# Directions
In your copy, leave out the pictures and output only the lines from the one holding "nose: (426, 290)" through the end of the data below, exactly.

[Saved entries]
▽
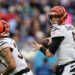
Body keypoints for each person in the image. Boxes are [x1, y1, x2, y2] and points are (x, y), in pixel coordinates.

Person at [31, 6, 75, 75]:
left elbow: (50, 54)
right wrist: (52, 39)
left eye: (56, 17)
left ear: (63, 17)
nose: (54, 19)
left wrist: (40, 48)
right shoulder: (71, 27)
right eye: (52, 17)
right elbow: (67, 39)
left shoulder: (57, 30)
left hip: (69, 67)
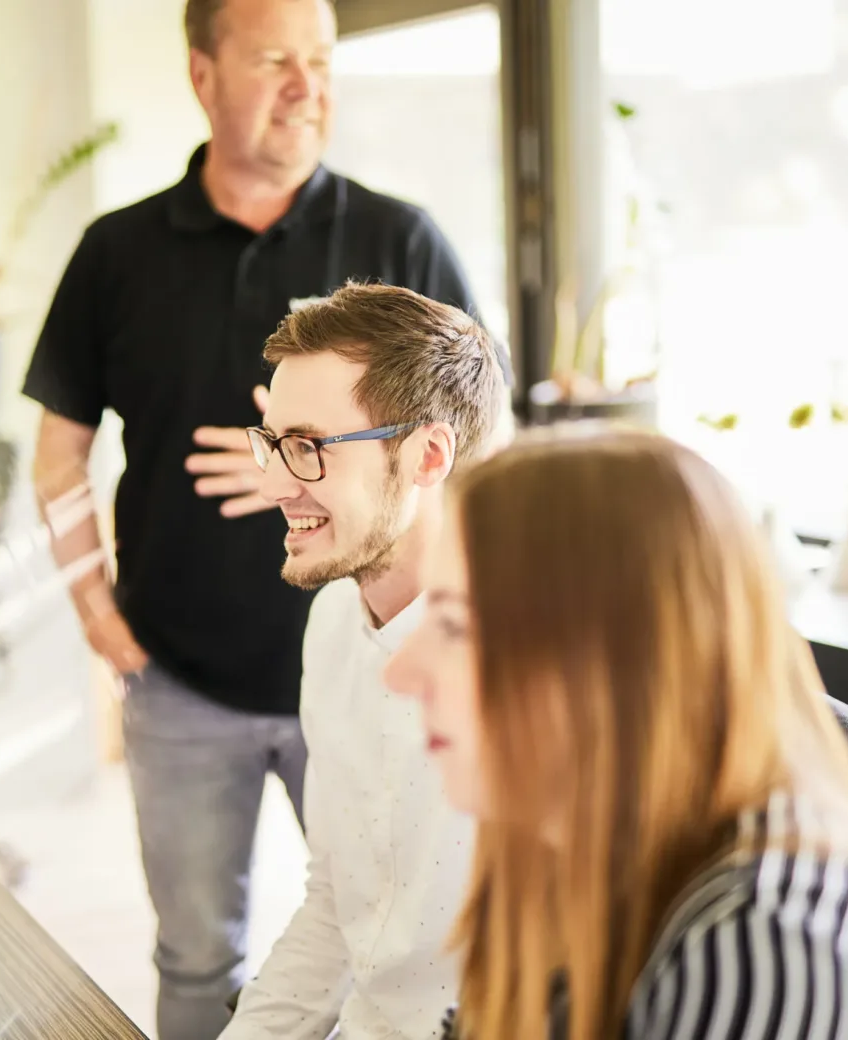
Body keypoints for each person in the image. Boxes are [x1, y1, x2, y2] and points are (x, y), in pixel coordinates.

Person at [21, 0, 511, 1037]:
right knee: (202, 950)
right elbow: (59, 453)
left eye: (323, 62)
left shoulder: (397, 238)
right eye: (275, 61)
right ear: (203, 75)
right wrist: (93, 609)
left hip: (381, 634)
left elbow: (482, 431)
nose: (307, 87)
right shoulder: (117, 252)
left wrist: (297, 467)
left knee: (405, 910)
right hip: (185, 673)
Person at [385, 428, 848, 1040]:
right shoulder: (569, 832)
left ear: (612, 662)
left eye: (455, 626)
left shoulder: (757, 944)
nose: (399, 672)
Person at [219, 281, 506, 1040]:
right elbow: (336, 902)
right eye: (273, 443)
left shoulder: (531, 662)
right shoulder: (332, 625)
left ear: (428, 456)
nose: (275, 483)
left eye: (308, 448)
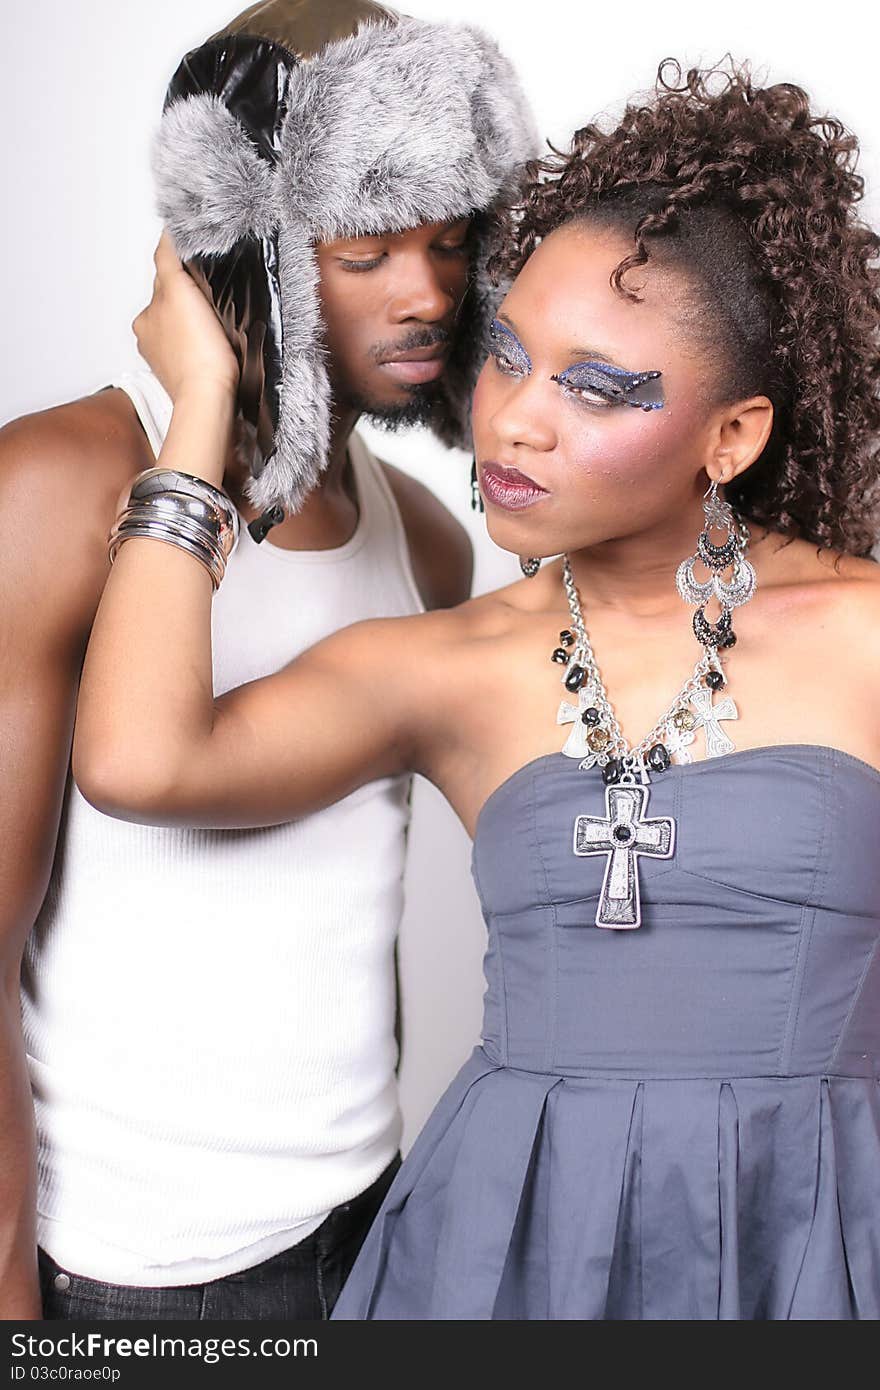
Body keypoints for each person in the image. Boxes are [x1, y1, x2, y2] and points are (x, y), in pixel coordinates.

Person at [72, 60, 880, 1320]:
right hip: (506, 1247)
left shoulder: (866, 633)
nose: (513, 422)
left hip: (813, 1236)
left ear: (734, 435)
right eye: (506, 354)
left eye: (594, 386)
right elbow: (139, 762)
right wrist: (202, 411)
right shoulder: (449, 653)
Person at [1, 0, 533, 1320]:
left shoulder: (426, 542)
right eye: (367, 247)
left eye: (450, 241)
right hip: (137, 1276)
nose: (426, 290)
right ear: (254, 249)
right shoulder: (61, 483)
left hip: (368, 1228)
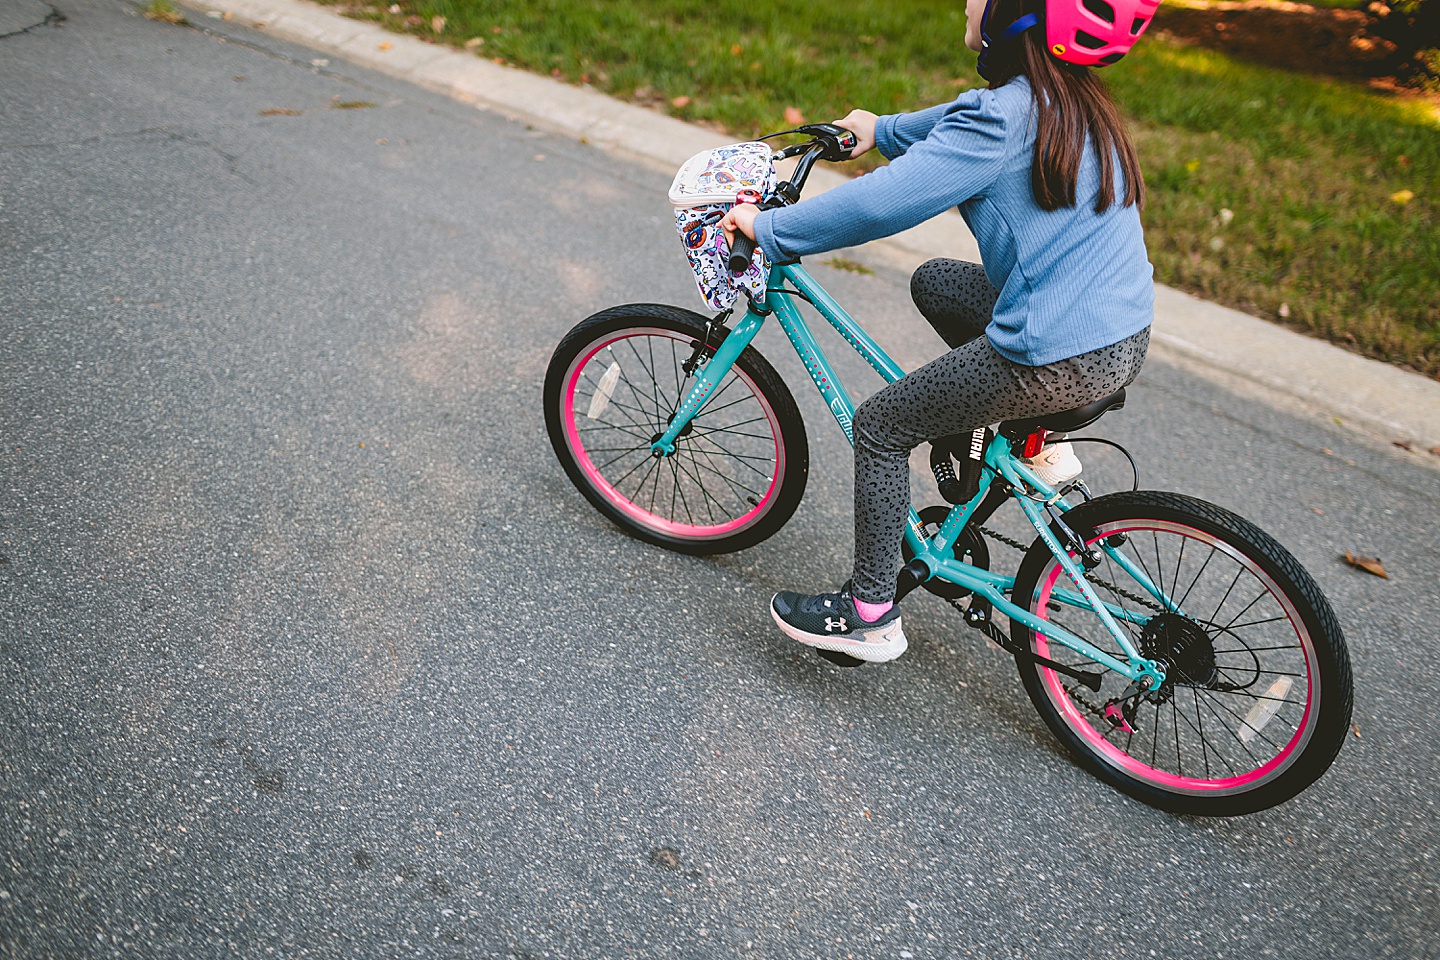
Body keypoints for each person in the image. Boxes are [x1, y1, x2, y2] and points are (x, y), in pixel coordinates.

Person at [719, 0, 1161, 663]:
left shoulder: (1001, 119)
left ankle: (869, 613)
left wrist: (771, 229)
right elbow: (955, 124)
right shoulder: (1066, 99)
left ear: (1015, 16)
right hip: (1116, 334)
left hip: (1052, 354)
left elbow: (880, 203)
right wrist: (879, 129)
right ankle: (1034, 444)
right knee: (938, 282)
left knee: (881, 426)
△
# Task solution
nose: (426, 290)
right ear: (254, 249)
right shoulder: (61, 483)
left hip: (368, 1228)
Body keypoints for each person in the image. Boxes are [x1, y1, x2, y2] and points are (x, y), in pixel coordinates.

Person at [719, 0, 1161, 663]:
left shoulder: (1001, 119)
left ankle: (869, 613)
left wrist: (771, 229)
right elbow: (955, 124)
right shoulder: (1066, 99)
left ear: (1015, 16)
right hip: (1116, 334)
left hip: (1052, 354)
left elbow: (880, 203)
right wrist: (879, 129)
right ankle: (1034, 444)
right knee: (938, 282)
left knee: (881, 426)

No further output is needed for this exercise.